■ Stored entries
----

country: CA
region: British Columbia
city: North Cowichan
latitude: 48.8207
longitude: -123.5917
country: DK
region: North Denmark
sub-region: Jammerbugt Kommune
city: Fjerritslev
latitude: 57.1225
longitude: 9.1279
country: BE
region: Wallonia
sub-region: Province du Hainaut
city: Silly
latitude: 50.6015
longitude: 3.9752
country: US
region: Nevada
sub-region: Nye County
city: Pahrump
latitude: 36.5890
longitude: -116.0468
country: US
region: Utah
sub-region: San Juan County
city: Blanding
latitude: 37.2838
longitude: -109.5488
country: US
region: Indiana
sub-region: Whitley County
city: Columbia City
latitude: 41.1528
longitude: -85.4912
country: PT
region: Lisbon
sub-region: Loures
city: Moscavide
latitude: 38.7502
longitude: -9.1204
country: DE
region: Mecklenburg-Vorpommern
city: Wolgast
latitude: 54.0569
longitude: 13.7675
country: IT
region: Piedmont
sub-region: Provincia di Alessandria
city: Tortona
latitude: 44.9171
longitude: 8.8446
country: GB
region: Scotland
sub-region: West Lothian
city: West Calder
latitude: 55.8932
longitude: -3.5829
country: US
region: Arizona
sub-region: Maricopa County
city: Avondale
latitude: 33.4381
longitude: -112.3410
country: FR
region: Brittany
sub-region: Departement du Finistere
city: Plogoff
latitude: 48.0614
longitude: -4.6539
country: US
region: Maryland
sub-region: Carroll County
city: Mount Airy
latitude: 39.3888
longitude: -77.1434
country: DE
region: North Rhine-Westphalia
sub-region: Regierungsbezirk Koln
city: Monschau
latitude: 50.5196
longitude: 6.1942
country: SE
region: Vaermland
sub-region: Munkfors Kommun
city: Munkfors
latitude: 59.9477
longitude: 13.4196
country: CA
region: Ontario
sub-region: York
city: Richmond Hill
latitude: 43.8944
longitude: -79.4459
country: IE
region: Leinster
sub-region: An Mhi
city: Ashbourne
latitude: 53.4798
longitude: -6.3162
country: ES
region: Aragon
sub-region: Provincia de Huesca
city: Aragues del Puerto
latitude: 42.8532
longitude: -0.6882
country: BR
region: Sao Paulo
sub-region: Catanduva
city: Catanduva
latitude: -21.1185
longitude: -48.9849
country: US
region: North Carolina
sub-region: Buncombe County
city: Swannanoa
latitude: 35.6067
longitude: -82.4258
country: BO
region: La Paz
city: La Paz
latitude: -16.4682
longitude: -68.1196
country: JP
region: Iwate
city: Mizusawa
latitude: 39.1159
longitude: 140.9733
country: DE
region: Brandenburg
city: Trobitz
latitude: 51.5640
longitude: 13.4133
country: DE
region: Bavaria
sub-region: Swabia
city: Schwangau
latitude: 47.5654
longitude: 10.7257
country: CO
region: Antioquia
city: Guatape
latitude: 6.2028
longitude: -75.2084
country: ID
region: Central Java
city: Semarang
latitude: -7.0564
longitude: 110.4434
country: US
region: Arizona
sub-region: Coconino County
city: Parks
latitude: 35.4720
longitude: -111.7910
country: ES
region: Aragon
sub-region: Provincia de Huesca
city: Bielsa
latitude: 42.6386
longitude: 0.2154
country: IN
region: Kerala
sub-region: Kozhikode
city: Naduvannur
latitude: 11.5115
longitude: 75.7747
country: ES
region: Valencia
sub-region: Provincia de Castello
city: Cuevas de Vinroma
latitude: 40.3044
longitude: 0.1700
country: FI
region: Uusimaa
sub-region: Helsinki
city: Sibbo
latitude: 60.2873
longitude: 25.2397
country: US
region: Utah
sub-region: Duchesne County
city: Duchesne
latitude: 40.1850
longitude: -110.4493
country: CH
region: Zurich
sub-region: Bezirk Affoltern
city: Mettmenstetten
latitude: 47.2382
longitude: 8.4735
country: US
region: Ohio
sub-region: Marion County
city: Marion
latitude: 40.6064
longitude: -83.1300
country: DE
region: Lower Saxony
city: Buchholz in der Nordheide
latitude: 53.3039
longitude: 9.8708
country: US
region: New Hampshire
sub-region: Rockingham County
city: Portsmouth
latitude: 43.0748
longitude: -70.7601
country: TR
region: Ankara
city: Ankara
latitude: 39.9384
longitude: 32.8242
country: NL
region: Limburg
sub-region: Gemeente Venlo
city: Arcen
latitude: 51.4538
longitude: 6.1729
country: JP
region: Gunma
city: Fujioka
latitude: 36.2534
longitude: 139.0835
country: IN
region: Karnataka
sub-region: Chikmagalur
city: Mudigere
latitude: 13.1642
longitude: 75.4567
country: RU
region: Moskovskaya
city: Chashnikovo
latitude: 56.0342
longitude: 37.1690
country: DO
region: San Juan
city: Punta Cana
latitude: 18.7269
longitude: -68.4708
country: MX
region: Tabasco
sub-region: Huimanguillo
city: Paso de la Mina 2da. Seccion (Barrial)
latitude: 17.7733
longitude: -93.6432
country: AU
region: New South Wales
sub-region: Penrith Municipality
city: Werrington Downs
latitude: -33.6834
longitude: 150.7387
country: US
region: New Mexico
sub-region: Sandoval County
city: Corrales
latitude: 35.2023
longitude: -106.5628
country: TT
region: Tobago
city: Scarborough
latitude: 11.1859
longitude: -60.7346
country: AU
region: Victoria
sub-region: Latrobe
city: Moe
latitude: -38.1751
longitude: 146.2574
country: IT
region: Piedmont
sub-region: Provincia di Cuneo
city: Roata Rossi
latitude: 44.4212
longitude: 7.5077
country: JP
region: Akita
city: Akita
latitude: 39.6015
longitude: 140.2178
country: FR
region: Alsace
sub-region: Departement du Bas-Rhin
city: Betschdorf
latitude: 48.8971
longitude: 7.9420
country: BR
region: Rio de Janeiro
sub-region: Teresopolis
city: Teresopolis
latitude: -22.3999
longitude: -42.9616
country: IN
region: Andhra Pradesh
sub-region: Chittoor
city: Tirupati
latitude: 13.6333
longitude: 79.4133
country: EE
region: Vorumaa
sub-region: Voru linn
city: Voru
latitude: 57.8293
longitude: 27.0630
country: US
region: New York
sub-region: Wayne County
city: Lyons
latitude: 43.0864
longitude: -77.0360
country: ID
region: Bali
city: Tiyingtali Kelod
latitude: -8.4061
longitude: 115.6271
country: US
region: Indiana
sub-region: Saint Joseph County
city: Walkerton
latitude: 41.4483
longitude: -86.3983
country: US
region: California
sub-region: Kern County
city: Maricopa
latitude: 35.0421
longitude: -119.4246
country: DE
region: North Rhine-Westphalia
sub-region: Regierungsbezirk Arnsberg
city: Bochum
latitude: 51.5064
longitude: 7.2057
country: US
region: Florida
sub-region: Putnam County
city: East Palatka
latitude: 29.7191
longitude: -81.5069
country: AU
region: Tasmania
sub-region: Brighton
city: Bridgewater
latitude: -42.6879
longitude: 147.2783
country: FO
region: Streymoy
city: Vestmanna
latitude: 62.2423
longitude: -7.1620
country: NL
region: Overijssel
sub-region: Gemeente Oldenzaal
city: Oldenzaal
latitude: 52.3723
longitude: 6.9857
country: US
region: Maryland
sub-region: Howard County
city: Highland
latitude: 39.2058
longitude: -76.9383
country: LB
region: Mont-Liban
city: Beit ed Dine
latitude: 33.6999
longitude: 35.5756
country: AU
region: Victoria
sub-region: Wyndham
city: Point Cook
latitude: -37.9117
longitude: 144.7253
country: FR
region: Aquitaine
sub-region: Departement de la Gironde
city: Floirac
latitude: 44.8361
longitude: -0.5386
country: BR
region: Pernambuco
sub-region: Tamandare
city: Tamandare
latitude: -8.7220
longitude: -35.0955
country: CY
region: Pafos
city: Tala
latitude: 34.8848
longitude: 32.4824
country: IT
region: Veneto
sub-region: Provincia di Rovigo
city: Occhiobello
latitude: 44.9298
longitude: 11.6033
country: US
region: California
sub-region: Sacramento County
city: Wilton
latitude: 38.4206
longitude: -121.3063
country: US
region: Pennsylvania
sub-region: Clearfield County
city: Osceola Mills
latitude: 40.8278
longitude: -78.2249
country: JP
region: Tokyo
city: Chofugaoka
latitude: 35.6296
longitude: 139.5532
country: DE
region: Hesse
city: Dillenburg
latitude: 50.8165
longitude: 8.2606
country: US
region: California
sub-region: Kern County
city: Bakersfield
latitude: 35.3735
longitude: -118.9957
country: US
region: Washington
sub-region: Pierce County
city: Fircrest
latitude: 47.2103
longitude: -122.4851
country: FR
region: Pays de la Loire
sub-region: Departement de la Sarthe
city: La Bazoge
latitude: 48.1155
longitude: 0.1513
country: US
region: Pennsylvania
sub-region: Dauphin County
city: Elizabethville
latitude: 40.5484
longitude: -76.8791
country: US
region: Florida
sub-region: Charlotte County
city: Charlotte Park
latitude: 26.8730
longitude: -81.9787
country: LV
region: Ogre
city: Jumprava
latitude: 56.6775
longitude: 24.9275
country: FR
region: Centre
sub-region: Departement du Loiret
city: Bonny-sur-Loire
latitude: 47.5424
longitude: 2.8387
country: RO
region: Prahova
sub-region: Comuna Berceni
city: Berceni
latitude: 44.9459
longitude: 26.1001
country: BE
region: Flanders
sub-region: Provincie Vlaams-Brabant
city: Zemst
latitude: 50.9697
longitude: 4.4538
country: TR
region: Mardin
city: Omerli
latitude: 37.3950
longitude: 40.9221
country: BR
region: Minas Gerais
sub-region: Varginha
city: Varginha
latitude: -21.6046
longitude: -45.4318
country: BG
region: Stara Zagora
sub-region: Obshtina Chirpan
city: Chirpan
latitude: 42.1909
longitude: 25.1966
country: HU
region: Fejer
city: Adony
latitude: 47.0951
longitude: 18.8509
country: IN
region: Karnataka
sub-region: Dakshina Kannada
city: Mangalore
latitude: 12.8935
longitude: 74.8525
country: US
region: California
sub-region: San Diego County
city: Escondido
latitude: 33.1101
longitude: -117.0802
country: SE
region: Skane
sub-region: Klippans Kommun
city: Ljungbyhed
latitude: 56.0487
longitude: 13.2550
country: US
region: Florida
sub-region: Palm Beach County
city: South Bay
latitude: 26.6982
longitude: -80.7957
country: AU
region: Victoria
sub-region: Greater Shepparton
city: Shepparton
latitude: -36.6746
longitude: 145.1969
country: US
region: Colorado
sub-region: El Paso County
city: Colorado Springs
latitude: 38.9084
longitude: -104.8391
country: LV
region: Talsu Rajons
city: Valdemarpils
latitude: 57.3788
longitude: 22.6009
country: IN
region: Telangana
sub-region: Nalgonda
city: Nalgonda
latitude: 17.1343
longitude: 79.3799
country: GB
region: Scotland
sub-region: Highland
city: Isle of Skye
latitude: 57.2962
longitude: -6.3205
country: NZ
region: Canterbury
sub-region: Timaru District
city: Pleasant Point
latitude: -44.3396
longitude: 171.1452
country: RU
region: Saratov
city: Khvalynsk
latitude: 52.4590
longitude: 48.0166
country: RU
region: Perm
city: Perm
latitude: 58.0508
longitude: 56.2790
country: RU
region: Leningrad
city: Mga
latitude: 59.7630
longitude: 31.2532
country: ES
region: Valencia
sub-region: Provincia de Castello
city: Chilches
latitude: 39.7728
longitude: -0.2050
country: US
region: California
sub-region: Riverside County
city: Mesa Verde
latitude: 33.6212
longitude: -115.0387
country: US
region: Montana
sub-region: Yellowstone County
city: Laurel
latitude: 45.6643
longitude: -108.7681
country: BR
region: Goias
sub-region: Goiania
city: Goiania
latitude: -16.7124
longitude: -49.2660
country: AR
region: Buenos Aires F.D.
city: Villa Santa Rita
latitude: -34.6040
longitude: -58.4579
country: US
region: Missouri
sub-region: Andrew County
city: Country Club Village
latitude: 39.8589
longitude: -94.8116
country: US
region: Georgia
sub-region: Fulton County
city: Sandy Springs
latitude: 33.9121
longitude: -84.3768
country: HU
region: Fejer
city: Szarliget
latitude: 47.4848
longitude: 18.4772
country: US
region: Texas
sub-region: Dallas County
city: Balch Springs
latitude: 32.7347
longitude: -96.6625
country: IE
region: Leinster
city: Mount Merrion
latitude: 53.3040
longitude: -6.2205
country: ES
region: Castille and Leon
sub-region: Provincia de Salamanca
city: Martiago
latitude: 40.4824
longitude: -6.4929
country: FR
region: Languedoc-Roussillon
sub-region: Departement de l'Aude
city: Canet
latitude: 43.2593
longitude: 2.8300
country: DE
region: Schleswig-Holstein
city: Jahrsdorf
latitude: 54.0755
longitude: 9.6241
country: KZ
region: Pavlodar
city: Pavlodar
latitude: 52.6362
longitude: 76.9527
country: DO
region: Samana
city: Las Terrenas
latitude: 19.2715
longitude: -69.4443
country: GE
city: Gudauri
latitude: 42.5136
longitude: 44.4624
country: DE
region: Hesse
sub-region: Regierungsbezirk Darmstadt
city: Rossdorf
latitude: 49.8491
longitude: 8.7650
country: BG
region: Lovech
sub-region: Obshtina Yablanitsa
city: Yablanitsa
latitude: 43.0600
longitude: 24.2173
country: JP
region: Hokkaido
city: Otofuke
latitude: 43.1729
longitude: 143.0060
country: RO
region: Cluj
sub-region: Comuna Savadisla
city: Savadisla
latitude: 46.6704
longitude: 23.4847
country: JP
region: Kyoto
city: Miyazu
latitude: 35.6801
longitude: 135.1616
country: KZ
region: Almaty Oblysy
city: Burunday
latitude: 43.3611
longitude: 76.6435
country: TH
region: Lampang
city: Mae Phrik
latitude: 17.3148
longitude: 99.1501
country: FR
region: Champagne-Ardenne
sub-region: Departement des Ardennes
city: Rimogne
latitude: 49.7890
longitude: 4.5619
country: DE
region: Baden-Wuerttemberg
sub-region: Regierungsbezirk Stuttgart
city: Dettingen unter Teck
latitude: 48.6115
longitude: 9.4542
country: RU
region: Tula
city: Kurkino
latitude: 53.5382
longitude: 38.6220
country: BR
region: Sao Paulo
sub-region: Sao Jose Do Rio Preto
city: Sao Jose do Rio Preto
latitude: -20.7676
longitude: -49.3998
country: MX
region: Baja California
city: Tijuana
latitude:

----

■ Required task
Please output the lines of these entries from the line with "longitude: -85.4912" up to and including the line with "longitude: 8.8446", reproducing them character for character.

■ Expected output
longitude: -85.4912
country: PT
region: Lisbon
sub-region: Loures
city: Moscavide
latitude: 38.7502
longitude: -9.1204
country: DE
region: Mecklenburg-Vorpommern
city: Wolgast
latitude: 54.0569
longitude: 13.7675
country: IT
region: Piedmont
sub-region: Provincia di Alessandria
city: Tortona
latitude: 44.9171
longitude: 8.8446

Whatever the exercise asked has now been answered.